Work required –
Find every line below that contains the word "ILAsm" and copy it out.
━━ Data for review
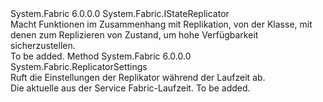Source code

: <Type Name="IStateReplicator2" FullName="System.Fabric.IStateReplicator2">
  <TypeSignature Language="C#" Value="public interface IStateReplicator2 : System.Fabric.IStateReplicator" />
  <TypeSignature Language="ILAsm" Value=".class public interface auto ansi abstract IStateReplicator2 implements class System.Fabric.IStateReplicator" />
  <TypeSignature Language="DocId" Value="T:System.Fabric.IStateReplicator2" />
  <TypeSignature Language="VB.NET" Value="Public Interface IStateReplicator2&#xA;Implements IStateReplicator" />
  <TypeSignature Language="F#" Value="type IStateReplicator2 = interface&#xA;    interface IStateReplicator" />
  <AssemblyInfo>
    <AssemblyName>System.Fabric</AssemblyName>
    <AssemblyVersion>6.0.0.0</AssemblyVersion>
  </AssemblyInfo>
  <Interfaces>
    <Interface>
      <InterfaceName>System.Fabric.IStateReplicator</InterfaceName>
    </Interface>
  </Interfaces>
  <Docs>
    <summary>
      <para>Macht Funktionen im Zusammenhang mit Replikation, von der <see cref="T:System.Fabric.FabricReplicator" /> Klasse, mit denen <see cref="T:System.Fabric.IStateProvider" /> zum Replizieren von Zustand, um hohe Verfügbarkeit sicherzustellen.</para>
    </summary>
    <remarks>To be added.</remarks>
  </Docs>
  <Members>
    <Member MemberName="GetReplicatorSettings">
      <MemberSignature Language="C#" Value="public System.Fabric.ReplicatorSettings GetReplicatorSettings ();" />
      <MemberSignature Language="ILAsm" Value=".method public hidebysig newslot virtual instance class System.Fabric.ReplicatorSettings GetReplicatorSettings() cil managed" />
      <MemberSignature Language="DocId" Value="M:System.Fabric.IStateReplicator2.GetReplicatorSettings" />
      <MemberSignature Language="VB.NET" Value="Public Function GetReplicatorSettings () As ReplicatorSettings" />
      <MemberSignature Language="F#" Value="abstract member GetReplicatorSettings : unit -&gt; System.Fabric.ReplicatorSettings" Usage="iStateReplicator2.GetReplicatorSettings " />
      <MemberType>Method</MemberType>
      <AssemblyInfo>
        <AssemblyName>System.Fabric</AssemblyName>
        <AssemblyVersion>6.0.0.0</AssemblyVersion>
      </AssemblyInfo>
      <ReturnValue>
        <ReturnType>System.Fabric.ReplicatorSettings</ReturnType>
      </ReturnValue>
      <Parameters />
      <Docs>
        <summary>
          <para>Ruft die Einstellungen der Replikator während der Laufzeit ab.</para>
        </summary>
        <returns>
          <para>Die aktuelle <see cref="T:System.Fabric.ReplicatorSettings" /> aus der Service Fabric-Laufzeit.</para>
        </returns>
        <remarks>To be added.</remarks>
      </Docs>
    </Member>
  </Members>
</Type>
━━━━
Response to this exercise –
  <TypeSignature Language="ILAsm" Value=".class public interface auto ansi abstract IStateReplicator2 implements class System.Fabric.IStateReplicator" />
      <MemberSignature Language="ILAsm" Value=".method public hidebysig newslot virtual instance class System.Fabric.ReplicatorSettings GetReplicatorSettings() cil managed" />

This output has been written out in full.